Checking out and building Spring Mobile
But in case you want to anyway, you can check out and build the Spring Mobile project easily yourself using Git and Gradle. You will find the sources here:
http://git.springsource.org/spring-mobile
Just FYI, I was unable to check out the Spring Mobile project using Eclipse's
EGit. It looks like Egit does not support (??)
Git submodules, a feature used by Spring Mobile. However, checking out the project from the command line using worked well:
git clone --recursive git://git.springsource.org/spring-mobile/spring-mobile.git
Building project using Gradle is trivial. Under the spring-mobile directory execute either
./gradlew build or
gradlew.bat. You don''t even have to have Gradle installed locally - it downloads Gradle for you. I am Maven fan but that was impressive!! I really owe it to myself to look at Gradle more closely
very soon.
Spring Mobile M3 Changes regarding Site Preference
Anyway, the changes regarding the site preference feature in the M3 release are satisfying my needs perfectly.
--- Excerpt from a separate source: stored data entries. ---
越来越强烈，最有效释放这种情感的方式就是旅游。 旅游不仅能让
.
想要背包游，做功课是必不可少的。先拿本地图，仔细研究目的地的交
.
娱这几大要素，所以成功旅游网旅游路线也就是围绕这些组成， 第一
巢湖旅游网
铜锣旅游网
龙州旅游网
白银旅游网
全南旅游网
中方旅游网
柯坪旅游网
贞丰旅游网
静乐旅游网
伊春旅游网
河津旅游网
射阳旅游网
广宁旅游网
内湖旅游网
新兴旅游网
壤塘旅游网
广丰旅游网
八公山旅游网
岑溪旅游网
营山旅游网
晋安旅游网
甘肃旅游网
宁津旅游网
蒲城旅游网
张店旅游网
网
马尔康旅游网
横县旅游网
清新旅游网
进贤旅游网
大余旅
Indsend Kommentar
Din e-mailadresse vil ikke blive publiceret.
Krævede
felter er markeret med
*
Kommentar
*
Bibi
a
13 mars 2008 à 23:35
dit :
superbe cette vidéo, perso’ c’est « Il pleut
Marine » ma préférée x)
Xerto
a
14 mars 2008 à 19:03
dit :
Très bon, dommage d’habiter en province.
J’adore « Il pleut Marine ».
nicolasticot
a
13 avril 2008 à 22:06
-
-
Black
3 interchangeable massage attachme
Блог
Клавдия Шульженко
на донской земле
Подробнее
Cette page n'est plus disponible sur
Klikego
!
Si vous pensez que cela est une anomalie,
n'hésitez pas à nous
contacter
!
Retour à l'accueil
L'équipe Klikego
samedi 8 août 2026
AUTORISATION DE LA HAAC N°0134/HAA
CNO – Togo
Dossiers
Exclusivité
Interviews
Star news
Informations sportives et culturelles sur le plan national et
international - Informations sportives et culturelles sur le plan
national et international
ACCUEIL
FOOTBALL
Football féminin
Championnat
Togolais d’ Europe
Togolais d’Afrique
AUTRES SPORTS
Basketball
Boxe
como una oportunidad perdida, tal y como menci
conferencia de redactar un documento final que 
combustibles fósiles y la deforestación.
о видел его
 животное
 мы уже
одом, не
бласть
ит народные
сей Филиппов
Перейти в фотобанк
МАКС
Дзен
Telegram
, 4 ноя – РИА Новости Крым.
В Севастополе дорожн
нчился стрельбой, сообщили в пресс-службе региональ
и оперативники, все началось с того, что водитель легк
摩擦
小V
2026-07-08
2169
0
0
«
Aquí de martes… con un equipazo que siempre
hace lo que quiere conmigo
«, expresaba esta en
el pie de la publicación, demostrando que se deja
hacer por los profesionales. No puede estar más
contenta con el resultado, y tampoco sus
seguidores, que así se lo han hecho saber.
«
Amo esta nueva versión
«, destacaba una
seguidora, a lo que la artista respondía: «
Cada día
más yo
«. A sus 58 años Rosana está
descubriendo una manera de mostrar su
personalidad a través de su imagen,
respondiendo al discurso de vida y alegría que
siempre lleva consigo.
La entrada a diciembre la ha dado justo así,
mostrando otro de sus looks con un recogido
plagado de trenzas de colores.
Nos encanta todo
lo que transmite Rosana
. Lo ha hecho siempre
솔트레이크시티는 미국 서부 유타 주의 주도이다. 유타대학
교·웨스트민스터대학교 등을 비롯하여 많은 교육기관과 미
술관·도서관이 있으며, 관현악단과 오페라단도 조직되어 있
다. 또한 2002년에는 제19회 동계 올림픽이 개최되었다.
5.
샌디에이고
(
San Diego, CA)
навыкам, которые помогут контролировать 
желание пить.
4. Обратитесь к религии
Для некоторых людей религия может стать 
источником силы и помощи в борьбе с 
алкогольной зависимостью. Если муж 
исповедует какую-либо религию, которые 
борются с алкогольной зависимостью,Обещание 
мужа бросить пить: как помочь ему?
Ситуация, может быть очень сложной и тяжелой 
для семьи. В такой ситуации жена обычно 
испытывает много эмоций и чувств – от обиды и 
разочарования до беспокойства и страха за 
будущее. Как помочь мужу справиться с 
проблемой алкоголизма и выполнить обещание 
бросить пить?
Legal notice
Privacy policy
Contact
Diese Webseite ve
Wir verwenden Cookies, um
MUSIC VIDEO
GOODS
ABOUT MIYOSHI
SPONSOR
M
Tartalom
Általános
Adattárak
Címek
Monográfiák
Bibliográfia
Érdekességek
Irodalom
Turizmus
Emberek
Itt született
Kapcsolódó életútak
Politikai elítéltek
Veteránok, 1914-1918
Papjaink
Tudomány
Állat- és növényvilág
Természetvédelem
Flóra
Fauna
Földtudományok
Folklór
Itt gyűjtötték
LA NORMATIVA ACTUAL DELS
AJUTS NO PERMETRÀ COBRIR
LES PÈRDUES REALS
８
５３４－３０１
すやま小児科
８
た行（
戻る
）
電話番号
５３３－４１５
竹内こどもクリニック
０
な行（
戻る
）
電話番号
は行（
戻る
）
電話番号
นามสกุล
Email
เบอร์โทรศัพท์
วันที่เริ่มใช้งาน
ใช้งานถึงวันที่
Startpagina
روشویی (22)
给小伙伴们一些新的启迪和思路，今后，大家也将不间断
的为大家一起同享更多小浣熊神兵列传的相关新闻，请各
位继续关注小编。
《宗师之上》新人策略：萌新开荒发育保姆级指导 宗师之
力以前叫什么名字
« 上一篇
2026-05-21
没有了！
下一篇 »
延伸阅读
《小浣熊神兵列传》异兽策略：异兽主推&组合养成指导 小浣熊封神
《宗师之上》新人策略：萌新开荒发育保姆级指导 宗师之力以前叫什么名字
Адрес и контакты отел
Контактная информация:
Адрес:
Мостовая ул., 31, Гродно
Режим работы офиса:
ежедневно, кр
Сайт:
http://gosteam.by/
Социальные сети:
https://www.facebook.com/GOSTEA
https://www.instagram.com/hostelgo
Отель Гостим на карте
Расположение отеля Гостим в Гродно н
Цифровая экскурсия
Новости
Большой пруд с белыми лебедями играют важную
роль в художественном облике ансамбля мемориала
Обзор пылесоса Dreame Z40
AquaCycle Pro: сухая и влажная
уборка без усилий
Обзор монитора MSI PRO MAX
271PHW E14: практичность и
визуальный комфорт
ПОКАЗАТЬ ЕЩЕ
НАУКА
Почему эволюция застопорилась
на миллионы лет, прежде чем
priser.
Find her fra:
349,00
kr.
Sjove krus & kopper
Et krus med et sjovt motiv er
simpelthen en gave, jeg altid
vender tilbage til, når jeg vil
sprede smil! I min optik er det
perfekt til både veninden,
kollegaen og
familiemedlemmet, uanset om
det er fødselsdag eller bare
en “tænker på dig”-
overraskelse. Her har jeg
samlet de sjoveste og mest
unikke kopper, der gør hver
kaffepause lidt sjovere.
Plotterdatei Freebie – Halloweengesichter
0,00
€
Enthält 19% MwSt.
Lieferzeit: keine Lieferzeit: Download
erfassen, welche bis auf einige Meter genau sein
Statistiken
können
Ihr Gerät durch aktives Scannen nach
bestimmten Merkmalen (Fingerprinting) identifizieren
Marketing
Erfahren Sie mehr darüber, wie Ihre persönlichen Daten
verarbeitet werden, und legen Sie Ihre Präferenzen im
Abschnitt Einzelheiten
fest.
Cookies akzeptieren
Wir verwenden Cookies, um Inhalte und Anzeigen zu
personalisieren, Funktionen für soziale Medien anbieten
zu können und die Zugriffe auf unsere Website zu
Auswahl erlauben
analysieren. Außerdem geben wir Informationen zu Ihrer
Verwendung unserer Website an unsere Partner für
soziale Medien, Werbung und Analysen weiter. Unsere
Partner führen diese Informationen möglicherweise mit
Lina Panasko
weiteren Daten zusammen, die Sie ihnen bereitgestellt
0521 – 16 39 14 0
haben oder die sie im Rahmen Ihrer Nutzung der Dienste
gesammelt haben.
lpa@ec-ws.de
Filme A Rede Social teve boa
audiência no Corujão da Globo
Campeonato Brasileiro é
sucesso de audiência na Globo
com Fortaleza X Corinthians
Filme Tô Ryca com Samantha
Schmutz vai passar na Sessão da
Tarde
The site-preference functionality has been refactored out into its own feature and Spring Mobile now provides the following separate features:
- Device Resolution
- Site Preference Management
- Site Switching
The documentation has also been updated and is reflecting the feature changes and is quite helpful in that regard. Here is the configuration necessary to configure site-preference for my use-case:
I updated my Maven dependencies to:
<dependency>
<groupId>org.springframework.mobile</groupId>
<artifactId>spring-mobile-device</artifactId>
<version>1.0.0.M3</version>
</dependency>
I updated my spring web context xml file:
<mvc:interceptors>
<bean class="org.springframework.mobile.device.DeviceResolverHandlerInterceptor" />
<bean class="org.springframework.mobile.device.site.SitePreferenceHandlerInterceptor" />
</mvc:interceptors>
In order to dependency inject:
- org.springframework.mobile.device.site.SitePreference
- org.springframework.mobile.device.Device
into your Spring MVC controllers, you need to add custom argument resolvers:
<bean class="org.springframework.mobile.device.DeviceWebArgumentResolver" />
<bean class="org.springframework.mobile.device.site.SitePreferenceWebArgumentResolver" />
See
Chapter 2.4.4 of the Spring Mobile documentation for details. An interesting observation: If you're using the site preference feature, you probably only need to inject:
org.springframework.mobile.device.site.SitePreference
into your controllers. For example if users don't explicitly set the site preference through the request parameter ('currentSitePreference'),
SitePreference will fall back to what
Device would tell you.
I like the documentation change that instead of using a CustomWebArgumentResolverInstaller, the documentation now configures the resolvers directly in the context, which makes things easier to understand. I am impressed that with the M3 release the documentation looks very good.
Oh and in case you wondered how it works in practice - Check out
http://www.devnexus.com/
It is admittedly (volunteer-) work in progress but I think the site preference feature is working nicely for my project now. Next, I need to beef up my
jQuery Mobile skills to mobile-web-enable the entire site.